Hi all! I've completed the work of introducing explicit device specification for modules that are part of the framework. It passes all tests, but I'm not yet sure I've caught 100% of initializations relying on default devices. Please, let me know if you're interested in merging this into the main codebase, so I would know if I should re-check everything again and make a pull request.
@kpot, I think you really understood the problem well. Having a default device is handy for a lot of use cases, but I agree that when building more robust networks, we need to handle on which device the execution is running on.
I don't think we should remove all operations finishing with *_device, but I think we should update the init method to receive the device as a parameter. I think it will remove most errors, but keep the simple tensor API in place. We could consider changing the naming though.
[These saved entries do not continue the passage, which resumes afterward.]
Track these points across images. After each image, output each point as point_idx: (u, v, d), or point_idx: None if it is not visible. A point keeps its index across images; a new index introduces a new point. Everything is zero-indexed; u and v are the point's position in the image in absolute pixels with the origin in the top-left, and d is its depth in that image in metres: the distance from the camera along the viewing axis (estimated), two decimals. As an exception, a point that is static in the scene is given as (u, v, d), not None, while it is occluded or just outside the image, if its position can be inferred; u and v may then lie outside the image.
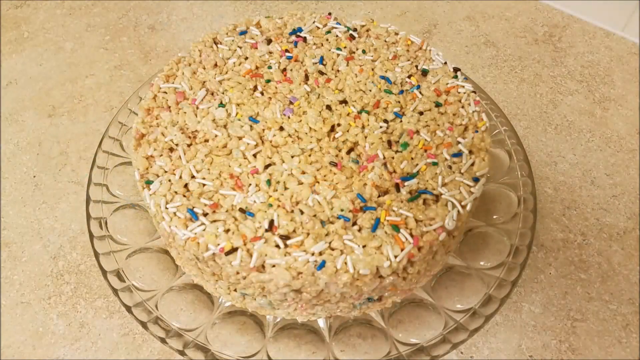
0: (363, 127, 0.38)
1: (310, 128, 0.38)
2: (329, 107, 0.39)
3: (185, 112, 0.38)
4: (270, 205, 0.33)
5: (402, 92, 0.40)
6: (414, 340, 0.37)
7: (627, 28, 0.59)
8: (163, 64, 0.57)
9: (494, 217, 0.42)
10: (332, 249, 0.32)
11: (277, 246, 0.32)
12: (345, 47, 0.43)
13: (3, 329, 0.41)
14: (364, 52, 0.42)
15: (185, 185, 0.35)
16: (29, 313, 0.41)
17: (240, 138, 0.37)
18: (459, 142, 0.37)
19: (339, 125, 0.38)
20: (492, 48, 0.59)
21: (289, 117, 0.38)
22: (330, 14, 0.45)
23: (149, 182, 0.35)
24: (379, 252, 0.32)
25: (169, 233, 0.33)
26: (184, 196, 0.34)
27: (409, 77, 0.41)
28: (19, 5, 0.64)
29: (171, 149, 0.37)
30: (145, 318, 0.37)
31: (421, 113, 0.39)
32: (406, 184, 0.35)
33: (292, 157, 0.36)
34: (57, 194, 0.48)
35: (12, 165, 0.50)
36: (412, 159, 0.36)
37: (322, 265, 0.31)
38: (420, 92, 0.40)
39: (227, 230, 0.33)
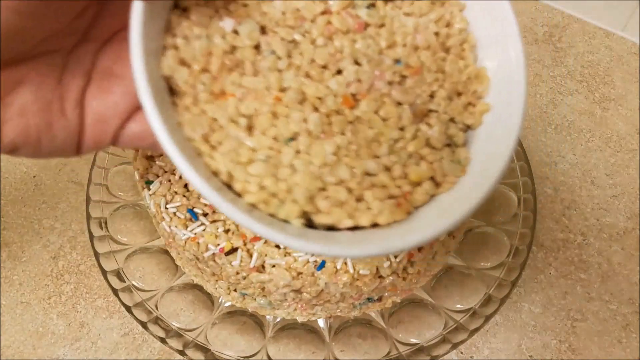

Like instead of having ones and ones_device, we could have ones and ones_default where ones_default would execute on the default device, therefore encouraging explicitly giving the device. What are your thoughts?
@nathanielsimard Yeah, I was thinking about renaming functions like zeros_device
to just zeros
(this would help to avoid potential mistakes during coding), and the old ones
becoming zeros_default_device
. The full list isn't that large and consists of
-
from_bool
-
arange
-
arange_step
-
zeros
-
ones
-
full
-
empty
-
from_data
-
from_floats
But then I dismissed the idea as breaking too much. Now I think though, this should be done as you described. People anyway will have to update not only their init()
function's signature, but add the device
to all internal calls as well. And renaming zeros_device
to just zeros
will actually make this work a bit easier: one will have to update only the arguments, not touching the name of the function.
Ok, I'll keep this in mind.
I think the solution is a breaking change, so let's do it correctly! Let's rename the functions well following the naming format:
zeros(shape) -> zeros_default(shape)
zeros_device(shape, device) -> zeros(shape, device)
I would also cleanup the backend traits to only have the zeros(shape, device)
and delete the other method. It can be implemented in the tensor api folder instead: burn_tensor/tensor/api/
.
Like you said, we would need to pass the device to all init
functions as well.
Hi @nathanielsimard! I'm sorry for the delay, it took quite a while for me to complete the refactoring, in which, as you described
zeros(shape)
becomes zeros_default(shape)
and zeros_device(shape, device)
become zeros(shape, device)
. I have updated ONNX importer as well, to support model instantiation on a specific device. The Book was adjusted too.
@kpot Just reviewed the PR, well done 👏
@nathanielsimard @antimora Hi all! Another crazy large PR (hopefully, the last one), this time removing all _devauto
functions. Please, let me know if you have any thoughts about de-serialization, which currently remains the only place that relies on automatic allocation of tensors on a default device.
Just to follow up on this issue, the only remaining part would be to set the device for deserialization.
I think we can safely close this issue since #1081 and @nathanielsimard took care of device specification in the records.